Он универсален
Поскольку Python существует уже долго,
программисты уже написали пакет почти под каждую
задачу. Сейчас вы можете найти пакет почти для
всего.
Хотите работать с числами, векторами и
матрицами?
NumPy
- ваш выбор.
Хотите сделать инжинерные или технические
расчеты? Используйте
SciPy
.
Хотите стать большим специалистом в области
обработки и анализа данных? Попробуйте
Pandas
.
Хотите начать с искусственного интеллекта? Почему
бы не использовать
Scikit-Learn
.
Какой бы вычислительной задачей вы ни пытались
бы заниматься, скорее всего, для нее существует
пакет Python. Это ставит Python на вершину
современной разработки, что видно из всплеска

> ABOUT THIS TASK: Going through the entries above, tally every line that contains the string "пакет", then state only the total.

> ANSWER BOX: 3